§ WORK REQUEST
Check each line below for the word "documents", and copy those that have it.
───── PROVIDED RECORDS
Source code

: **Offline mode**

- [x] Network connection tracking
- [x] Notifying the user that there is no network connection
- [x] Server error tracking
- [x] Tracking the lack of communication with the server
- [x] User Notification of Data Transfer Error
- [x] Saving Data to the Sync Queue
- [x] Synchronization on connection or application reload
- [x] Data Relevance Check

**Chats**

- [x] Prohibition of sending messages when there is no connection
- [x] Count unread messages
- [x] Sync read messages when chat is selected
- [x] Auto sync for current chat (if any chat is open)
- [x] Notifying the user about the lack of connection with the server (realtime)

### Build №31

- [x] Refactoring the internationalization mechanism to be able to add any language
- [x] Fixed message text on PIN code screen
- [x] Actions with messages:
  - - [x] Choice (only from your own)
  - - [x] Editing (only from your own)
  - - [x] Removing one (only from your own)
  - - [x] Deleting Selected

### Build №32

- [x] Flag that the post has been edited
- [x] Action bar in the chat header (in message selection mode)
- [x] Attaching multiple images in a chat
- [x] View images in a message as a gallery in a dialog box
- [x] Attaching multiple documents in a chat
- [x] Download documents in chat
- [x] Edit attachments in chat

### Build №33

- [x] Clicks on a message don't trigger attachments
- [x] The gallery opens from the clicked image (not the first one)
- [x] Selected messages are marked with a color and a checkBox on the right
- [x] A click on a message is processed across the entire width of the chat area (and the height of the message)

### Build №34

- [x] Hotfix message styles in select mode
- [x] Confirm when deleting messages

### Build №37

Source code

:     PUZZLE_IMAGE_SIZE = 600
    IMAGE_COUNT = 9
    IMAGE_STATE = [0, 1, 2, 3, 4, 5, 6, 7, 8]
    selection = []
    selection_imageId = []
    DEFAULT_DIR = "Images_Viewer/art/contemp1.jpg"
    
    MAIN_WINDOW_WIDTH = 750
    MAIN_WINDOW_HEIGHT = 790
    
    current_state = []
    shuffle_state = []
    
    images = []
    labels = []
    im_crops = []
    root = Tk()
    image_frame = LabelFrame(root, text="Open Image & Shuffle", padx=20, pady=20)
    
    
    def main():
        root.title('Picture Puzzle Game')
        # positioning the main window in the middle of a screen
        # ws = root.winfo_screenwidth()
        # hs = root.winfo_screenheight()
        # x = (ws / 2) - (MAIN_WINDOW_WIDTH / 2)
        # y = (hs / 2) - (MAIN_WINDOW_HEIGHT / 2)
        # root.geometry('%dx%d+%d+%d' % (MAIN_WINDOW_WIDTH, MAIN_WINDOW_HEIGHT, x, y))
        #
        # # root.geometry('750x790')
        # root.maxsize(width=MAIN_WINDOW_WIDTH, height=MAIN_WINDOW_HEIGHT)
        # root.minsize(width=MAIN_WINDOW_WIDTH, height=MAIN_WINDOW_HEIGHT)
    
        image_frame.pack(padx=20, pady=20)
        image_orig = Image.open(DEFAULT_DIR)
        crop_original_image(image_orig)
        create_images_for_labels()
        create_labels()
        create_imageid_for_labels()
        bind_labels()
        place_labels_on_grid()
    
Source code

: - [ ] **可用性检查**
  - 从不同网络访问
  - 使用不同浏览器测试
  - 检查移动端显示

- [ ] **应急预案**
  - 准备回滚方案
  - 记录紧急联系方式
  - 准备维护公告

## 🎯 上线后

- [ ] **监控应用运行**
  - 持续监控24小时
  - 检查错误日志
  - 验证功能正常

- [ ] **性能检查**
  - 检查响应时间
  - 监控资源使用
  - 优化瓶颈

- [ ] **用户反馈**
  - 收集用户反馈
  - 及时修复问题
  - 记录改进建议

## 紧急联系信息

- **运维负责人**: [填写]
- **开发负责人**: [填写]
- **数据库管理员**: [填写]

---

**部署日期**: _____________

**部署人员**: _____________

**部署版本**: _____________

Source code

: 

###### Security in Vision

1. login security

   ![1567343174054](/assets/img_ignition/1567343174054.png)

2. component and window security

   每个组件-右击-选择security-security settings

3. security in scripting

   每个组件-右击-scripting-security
──────────
§ EXERCISE RESULT
- [x] Attaching multiple documents in a chat
- [x] Download documents in chat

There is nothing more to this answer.